Les indicateurs de la reprise du marché immobilier


Sortie du (re)confinement et retour des beaux jours, les acheteurs sont de plus en plus présents sur le marché immobilier. Quelles opportunités pour les vendeurs et perspectives pour les acheteurs ? Hosman détaille les indicateurs du printemps 2021 qui annoncent le redémarrage du marché immobilier.


Les prix de l’immobilier continuent d’augmenter


Paris : fini la stagnation 

Après 8 mois de stagnation, les prix de l’immobilier parisien repartent à la hausse dans presque tous les arrondissements de la capitale : +0,31% entre le mois de mars et le mois d’avril 2021 (source : Baromètre Hosman).

Bon à savoir 💡 : le prix au mètre carré moyen du 6 ème arrondissement, le plus cher de la capitale, s’élève à 14 943 € pour le mois d’avril 2021 (source : Baromètre Hosman).

Une croissance généralisée

Les prix de l’immobilier ne se sont pas écroulés pendant la crise et ont même continué d’augmenter. En un an, les prix dans l’ancien ont augmenté de +5,8% en France (source : Se Loger).
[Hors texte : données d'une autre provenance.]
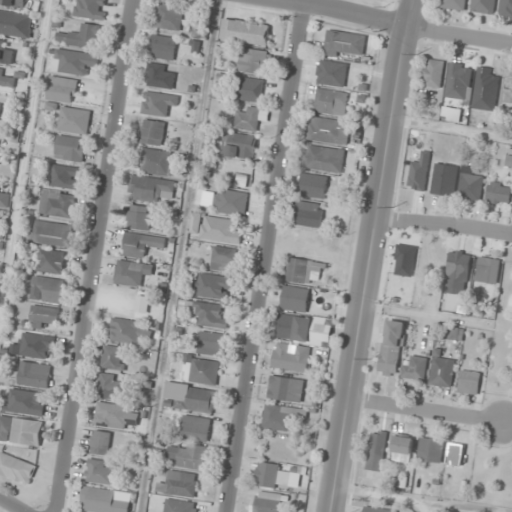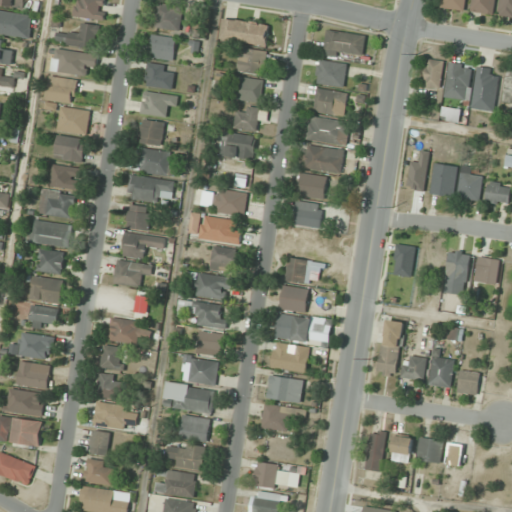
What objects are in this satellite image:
park: (387, 1)
building: (13, 2)
building: (453, 4)
building: (483, 6)
building: (505, 8)
building: (89, 9)
building: (168, 16)
building: (15, 24)
road: (381, 25)
building: (245, 32)
building: (81, 36)
building: (344, 43)
building: (163, 47)
building: (5, 54)
building: (74, 61)
building: (252, 61)
building: (331, 73)
building: (433, 73)
building: (159, 76)
building: (458, 81)
building: (6, 82)
building: (508, 88)
building: (61, 89)
building: (486, 89)
building: (250, 90)
building: (330, 101)
building: (158, 103)
building: (0, 106)
building: (248, 118)
building: (74, 120)
building: (328, 130)
building: (151, 132)
building: (239, 145)
building: (69, 148)
building: (324, 159)
building: (156, 161)
building: (508, 161)
building: (65, 176)
building: (444, 179)
building: (470, 184)
building: (312, 185)
building: (152, 189)
building: (499, 192)
building: (4, 199)
building: (230, 202)
building: (58, 203)
building: (309, 215)
building: (139, 217)
road: (445, 226)
building: (215, 228)
building: (51, 233)
building: (141, 244)
road: (372, 255)
road: (91, 256)
building: (224, 259)
road: (263, 260)
building: (404, 260)
building: (51, 261)
building: (302, 269)
building: (487, 270)
building: (456, 272)
building: (132, 273)
building: (214, 286)
building: (48, 289)
building: (295, 298)
building: (208, 313)
building: (43, 316)
building: (294, 327)
building: (128, 330)
building: (211, 343)
building: (36, 345)
building: (391, 347)
building: (113, 357)
building: (291, 358)
building: (415, 367)
building: (202, 371)
building: (442, 371)
building: (34, 374)
building: (469, 382)
building: (110, 387)
building: (285, 388)
building: (191, 397)
building: (27, 402)
road: (427, 413)
building: (116, 416)
building: (280, 416)
building: (196, 428)
building: (20, 430)
building: (99, 442)
building: (402, 447)
building: (430, 449)
building: (376, 450)
building: (455, 453)
building: (188, 455)
building: (16, 468)
building: (99, 472)
building: (277, 476)
building: (179, 484)
building: (105, 500)
building: (268, 502)
road: (10, 505)
building: (179, 506)
building: (377, 510)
Les grandes métropoles enregistrent encore et toujours des augmentations de leur prix au mètre carré : +5,3% à Nantes, +3,6% à Lyon ou encore +5,7% à Strasbourg, sur une période d’un an (source : Meilleurs agents).

Un ITI en hausse


L’Indicateur de Tension Immobilière (ITI), mesure la différence entre le nombre d’acheteurs et le nombre de biens à vendre. Un ITI élevé indique que le nombre d’acheteurs est supérieur à celui du nombre de biens en vente, et ainsi que le marché est sous tension. Ainsi, en mai 2021, de nombreuses villes affichent un ITI élevé : à Lille, le nombre d’acheteurs est supérieur de 16% au nombre de biens à vendre. Ce chiffre est de 12% à Toulouse, à Montpellier et à Nantes, ou encore de 10% à Paris.

Bon à savoir 💡 : Strasbourg affiche l’ITI le plus haut en France, en mai 2021, avec 22% (source : Meilleurs agents).

Fin 2020, la plupart des grandes villes affichaient en moyenne un ITI de 5%, ITI qui a aujourd’hui quasiment doublé : les acheteurs sont de retour sur le marché.

Un taux d’emprunt (toujours) faible


Depuis le début de l’année, les banques ont fait le choix d’améliorer les conditions d’octroi des crédits immobiliers pour favoriser la demande des ménages. Conséquence ? Le taux d’emprunt moyen a chuté, atteignant 1,13% au premier trimestre 2021, contre 1,19% au quatrième trimestre 2020 (source : Observatoire Crédit Logement/CSA). Un taux historiquement bas qui favorise le retour des acheteurs sur le marché. 

Bon à savoir : le taux d’emprunt est de 1,11% en mars 2021, minimum déjà atteint en décembre 2019 (source : Se Loger).

Un délai de vente raccourci dans les grandes agglomérations


Bien que les confinements successifs ont eu comme conséquence le décalage de certains projets immobiliers et l’envie de quitter les grandes métropoles, force est de constater que l’intérêt pour les grandes métropoles ne s’est pas effondré. Le délai de vente moyen recule de 7 jours par rapport à janvier dans les grandes villes. Comptez 60 jours pour vendre un bien à Marseille, contre 72 en début d’année. Nice et Rennes témoignent de la même dynamique puisque leur délai de vente se raccourcit de 11 jours (sources : Les Echos).